* Required actions
1. In the bike frame thread, what has Giant done to the welds and the frame of the TCR alloy?
2. Please write out the bike frame thread again, starting at "## Slip Stream" and ending at "Taiwanese garbage. )", and swap "garbage" for "junk" wherever it appears.
=== Document text ===
What I mean by "quality" is the amount of attention and finishing paid to the product. Sure Al frames are made through pretty much the same processes. However you can compare the finishing on the TCR alloy and a Fuji Marseille. Giant has all the welds smoothed and the frame finished with clear coat. In contrast, Fuji retained the chunky welds, and I can almost tear the decals out with my hands ( Savedsol, try feeling the decals on the top tube when u go to Performance next time). Beauty is all about the details, even though the Fujis are not super expensive, but I find these minor detail things doing huge deduction on my overall impression on the bike. Why are the European bikes so friggin expensive? Of course you pay the "elitist" tax, but for a huge portion of this tax you are paying to the details they put onto their product.


----------



## Slip Stream (Jul 19, 2002)

*Do not write off Taiwanese frames as garbage*



Savedsol said:


> Problems: I've heard Fuji frames are just Taiwanese garbage. )


Taiwanese frames are not garbage. Many bikes use frames that are of foreign origin. Specialized, Giant, Trek, Bianchi, and many others. The truth is Taiwan produces some of the best metallurgers in the world. China has been lobbing space age metals in the form of rockets and missiles at Taiwan since the birth of the PRC. It was not until the last decade that the US State Department gave China the technology to fire projectiles with near pinpoint accuracy. The isles of Taiwan is littered with the space age debris. Kids pick the stuff up, combine it in kilns and develop new alloys. National Geographic ran a piece on this phenomenon displaying a kid that made a set of flat ware out of 500 layers of unobtainium in the style of Damascus Steel! By the time they grew up they are the best of the best in metallurgy. 

Chinese frames? Yes many are garbage. Most Taiwanese frames are not.


----------
=== Information supplied ===
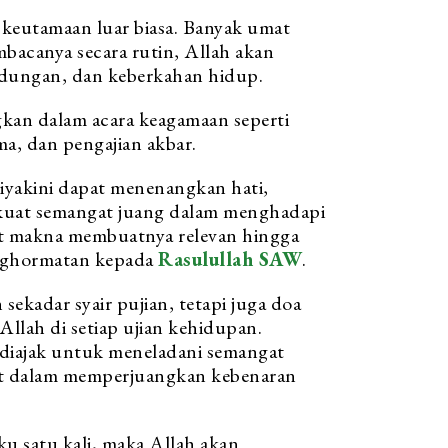
 keutamaan luar biasa. Banyak umat
acanya secara rutin, Allah akan
dungan, dan keberkahan hidup.
an dalam acara keagamaan seperti
a, dan pengajian akbar.
iyakini dapat menenangkan hati,
kuat semangat juang dalam menghadapi
at makna membuatnya relevan hingga
enghormatan kepada
Rasulullah SAW
.
sekadar syair pujian, tetapi juga doa
llah di setiap ujian kehidupan.
diajak untuk meneladani semangat
t dalam memperjuangkan kebenaran
u satu kali, maka Allah akan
===
* Answers by item
1. Giant has all the welds smoothed and the frame finished with clear coat.

2.
## Slip Stream (Jul 19, 2002)

*Do not write off Taiwanese frames as junk*



Savedsol said:


> Problems: I've heard Fuji frames are just Taiwanese junk. )